*Instructions for the task*.
Using the records below, write out again exactly the lines that begin at the line containing "(QIN) | Dungeness | Gut | 14 |" and end at the line containing "(QIN) | Dungeness | Gut | 6 |", and no other lines.
***
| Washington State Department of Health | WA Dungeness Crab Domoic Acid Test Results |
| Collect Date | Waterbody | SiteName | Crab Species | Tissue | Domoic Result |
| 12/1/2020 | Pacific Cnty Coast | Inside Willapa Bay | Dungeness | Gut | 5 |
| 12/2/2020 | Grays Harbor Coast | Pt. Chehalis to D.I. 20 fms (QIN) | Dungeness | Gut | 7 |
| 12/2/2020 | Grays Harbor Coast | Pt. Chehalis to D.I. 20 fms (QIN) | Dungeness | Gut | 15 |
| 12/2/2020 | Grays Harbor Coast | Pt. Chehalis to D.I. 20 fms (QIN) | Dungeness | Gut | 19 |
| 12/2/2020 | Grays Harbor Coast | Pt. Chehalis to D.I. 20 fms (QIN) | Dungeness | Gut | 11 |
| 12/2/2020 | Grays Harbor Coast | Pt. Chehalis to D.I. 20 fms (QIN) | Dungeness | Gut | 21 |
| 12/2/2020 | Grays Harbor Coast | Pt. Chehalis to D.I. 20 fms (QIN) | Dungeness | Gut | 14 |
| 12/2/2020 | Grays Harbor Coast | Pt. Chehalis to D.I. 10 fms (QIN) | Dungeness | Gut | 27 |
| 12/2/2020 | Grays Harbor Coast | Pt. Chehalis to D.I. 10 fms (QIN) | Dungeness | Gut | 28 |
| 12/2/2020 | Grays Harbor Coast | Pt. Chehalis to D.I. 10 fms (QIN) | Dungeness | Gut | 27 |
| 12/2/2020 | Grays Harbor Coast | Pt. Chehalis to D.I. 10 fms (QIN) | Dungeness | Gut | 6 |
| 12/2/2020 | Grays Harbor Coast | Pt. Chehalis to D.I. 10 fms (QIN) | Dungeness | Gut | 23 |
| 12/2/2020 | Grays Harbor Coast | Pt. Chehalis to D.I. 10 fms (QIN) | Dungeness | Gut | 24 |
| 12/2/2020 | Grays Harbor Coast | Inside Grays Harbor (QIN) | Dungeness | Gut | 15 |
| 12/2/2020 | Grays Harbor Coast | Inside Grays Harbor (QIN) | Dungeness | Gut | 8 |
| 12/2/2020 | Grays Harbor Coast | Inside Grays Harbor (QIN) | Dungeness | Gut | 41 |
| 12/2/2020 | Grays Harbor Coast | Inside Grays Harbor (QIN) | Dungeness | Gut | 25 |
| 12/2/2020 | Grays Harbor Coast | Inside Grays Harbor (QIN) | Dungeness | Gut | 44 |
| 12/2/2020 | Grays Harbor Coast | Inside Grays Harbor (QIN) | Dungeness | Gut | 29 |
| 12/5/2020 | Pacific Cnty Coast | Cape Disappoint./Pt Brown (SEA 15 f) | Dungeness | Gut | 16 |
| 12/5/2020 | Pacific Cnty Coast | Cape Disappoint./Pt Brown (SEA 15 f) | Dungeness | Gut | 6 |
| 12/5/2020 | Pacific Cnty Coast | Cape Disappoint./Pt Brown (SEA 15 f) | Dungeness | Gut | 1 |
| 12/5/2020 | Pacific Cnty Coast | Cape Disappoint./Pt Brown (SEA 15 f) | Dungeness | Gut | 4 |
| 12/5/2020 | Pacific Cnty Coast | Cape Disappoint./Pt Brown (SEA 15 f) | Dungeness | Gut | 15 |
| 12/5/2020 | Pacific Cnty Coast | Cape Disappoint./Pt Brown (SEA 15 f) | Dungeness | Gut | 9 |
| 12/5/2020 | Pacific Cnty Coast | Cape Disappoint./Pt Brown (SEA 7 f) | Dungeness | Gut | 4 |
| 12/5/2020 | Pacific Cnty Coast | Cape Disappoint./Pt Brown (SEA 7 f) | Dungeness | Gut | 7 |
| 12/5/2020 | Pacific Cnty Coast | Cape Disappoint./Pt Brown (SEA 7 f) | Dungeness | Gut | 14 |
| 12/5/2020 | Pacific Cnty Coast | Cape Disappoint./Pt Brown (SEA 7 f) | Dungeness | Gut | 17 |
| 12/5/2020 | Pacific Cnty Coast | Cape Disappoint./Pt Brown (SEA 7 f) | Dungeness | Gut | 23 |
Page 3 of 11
***
*Output of the task*.
| 12/2/2020 | Grays Harbor Coast | Pt. Chehalis to D.I. 20 fms (QIN) | Dungeness | Gut | 14 |
| 12/2/2020 | Grays Harbor Coast | Pt. Chehalis to D.I. 10 fms (QIN) | Dungeness | Gut | 27 |
| 12/2/2020 | Grays Harbor Coast | Pt. Chehalis to D.I. 10 fms (QIN) | Dungeness | Gut | 28 |
| 12/2/2020 | Grays Harbor Coast | Pt. Chehalis to D.I. 10 fms (QIN) | Dungeness | Gut | 27 |
| 12/2/2020 | Grays Harbor Coast | Pt. Chehalis to D.I. 10 fms (QIN) | Dungeness | Gut | 6 |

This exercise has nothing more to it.